Young Republicans’ concern about the climate is one impetus for action. Kiera O'Brien, former president of the Harvard Republican Club and now vice president of Students for Carbon Dividends, testified, “[L]ike me, so many of my peers on both sides of the aisle are exhausted by the partisan bickering, the divisive entrenchment, and staunch unwillingness to compromise.” Appearing July 25 before the Senate Democrats' Special Committee on the Climate Crisis, she said, “The climate does not care who has scored the latest partisan shot. Neither does the economy, nor do the people whose lives have been and will be upended by climate uncertainty and instability.”

The “obvious, no-brainer tool for curbing carbon emissions,” wrote columnist Catherine Rampell, is “putting a price on carbon. A carbon tax (or its cousin, a cap-and-trade system) is almost universally embraced by economists on both the left and the right. With good reason, too. Taxing carbon means pricing in, upfront, the implicit costs that come from using fossil fuels — especially, though not exclusively, the cost of warming our planet.”

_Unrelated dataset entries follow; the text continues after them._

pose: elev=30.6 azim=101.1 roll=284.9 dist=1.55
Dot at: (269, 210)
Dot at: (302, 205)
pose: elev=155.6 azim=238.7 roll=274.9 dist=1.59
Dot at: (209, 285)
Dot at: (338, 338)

Republican Congressman Francis Rooney (FL) recently introduced a bill that would place a tax of $30 per metric ton of CO2 equivalent on fossil fuel producers and large industrial emitters. An automatic $2 per ton increase will occur every two years if emissions reduction goals are not met. Modeling by Resources for the Future suggests the tax would reduce energy-related carbon pollution by approximately 42 percent by 2030 against 2005 levels.

Other recent bills came from 1) Democratic Senators Chris Coons (DE) and Dianne Feinstein (CA); 2) Rep. Jimmy Panetta (D-CA); 3) Rep. Daniel Lipinski (D-IL); and 4) Rep. John Larson (D-CT). Coming soon, reportedly, is a measure from Republican Congressman Brian Fitzpatrick of Pennsylvania.

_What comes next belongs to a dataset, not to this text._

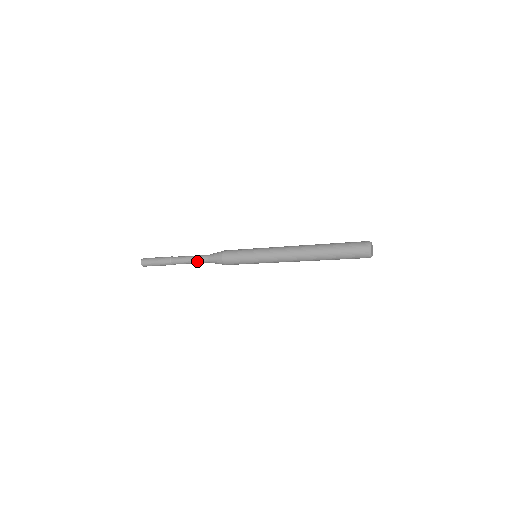
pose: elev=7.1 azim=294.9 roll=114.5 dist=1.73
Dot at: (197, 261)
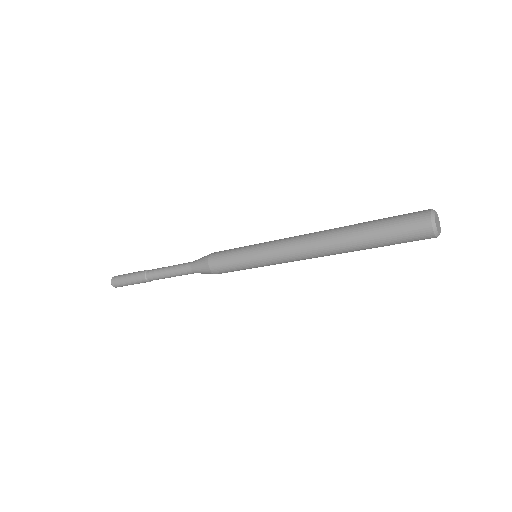
Dot at: (178, 273)
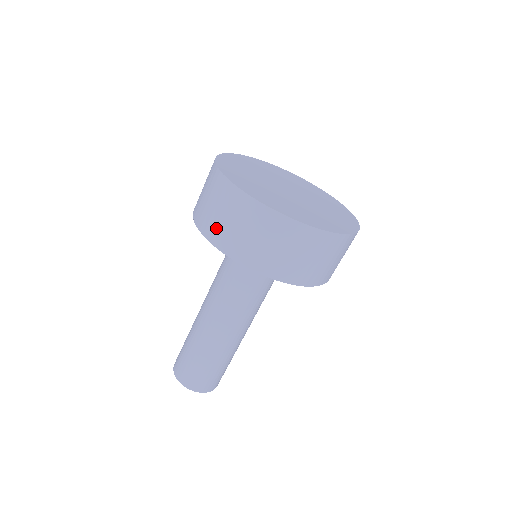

These bills follow four offered earlier this year: 1) H.R. 763 [Rooney and Rep. Ted Deutch (D-FL)]; 2) H.R. 1960 [Rep. Don Beyer (D-VA)], 3) S. 940 [Sen. Chris VanHollen (D-MD)], and 4) S. 1128 [Sens. Sheldon Whitehouse (D-RI), Brian Schatz (D-HI), Martin Heinrich (D-NM), and Kirsten Gillibrand (D-NY)].

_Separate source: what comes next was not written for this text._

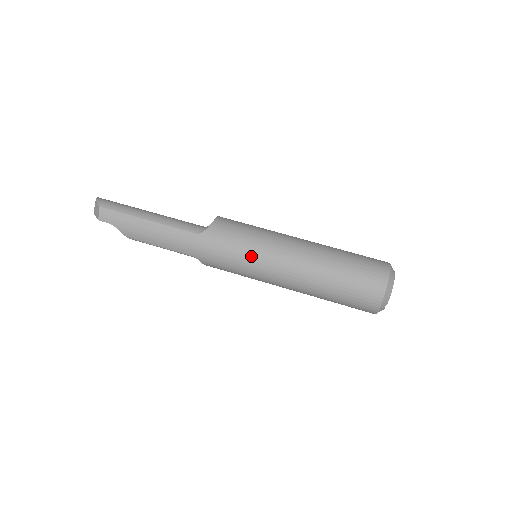
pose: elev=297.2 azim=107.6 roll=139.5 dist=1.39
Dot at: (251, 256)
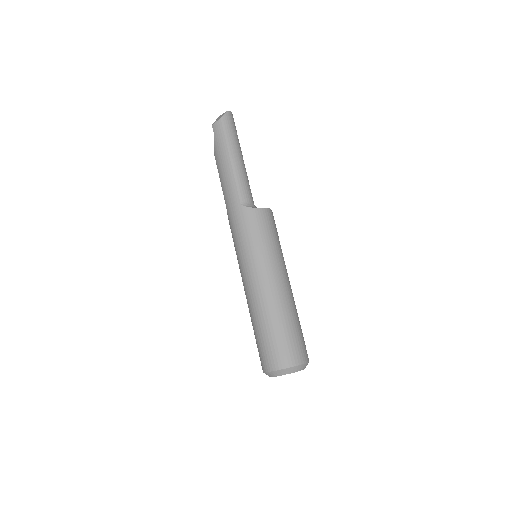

The measures differ in the initial fee, the rate of increase, the use of the resulting revenue stream, and in other ways. But all of them would use the free market to drive down greenhouse gases by putting a more honest price on carbon emissions.

“Even the least aggressive price path would significantly reduce U.S. emissions beyond the Paris agreement targets,” wrote Marc Hafstead of Resources for the Future. “In the current political climate, it is unlikely that any of these bills will become law. But the discussion they raise will hopefully help future policymakers find common ground and perhaps set the stage for future bipartisan action that confronts the climate challenge.”

“Given the unprecedented level of movement in Congress surrounding carbon tax legislation,” wrote Columbia University’s Center on Global Energy Policy,” the Center’s Carbon Tax Research Initiative has produced an online guide: “What You Need to Know About a Federal Carbon Tax in the United States.” It provides a high-level overview of carbon-pricing basics, the major decisions that policymakers confront when designing a carbon tax, the implications of those decisions, and the proposals in Congress today. In addition, Jason Ye of the Center for Climate and Energy Solutions has analyzed such legislation.

Another glimmer of hope on Capitol Hill came via the Senate Committee on Environment and Public Works. Before Congress left for its August recess, the panel passed--unanimously--a five-year highway bill that contains a first-of-its-kind title dedicated to addressing climate change. It proposes raising spending levels by 27 percent in part to pay for $10 billion in climate-focused programs and policies. The measure would provide $4.9 billion over five years to help states improve the resiliency of their infrastructure to natural disasters and extreme weather.

Americans who believe that we need national action to counter the climate challenge should encourage their senators and representatives to support the bills that would put a price on carbon.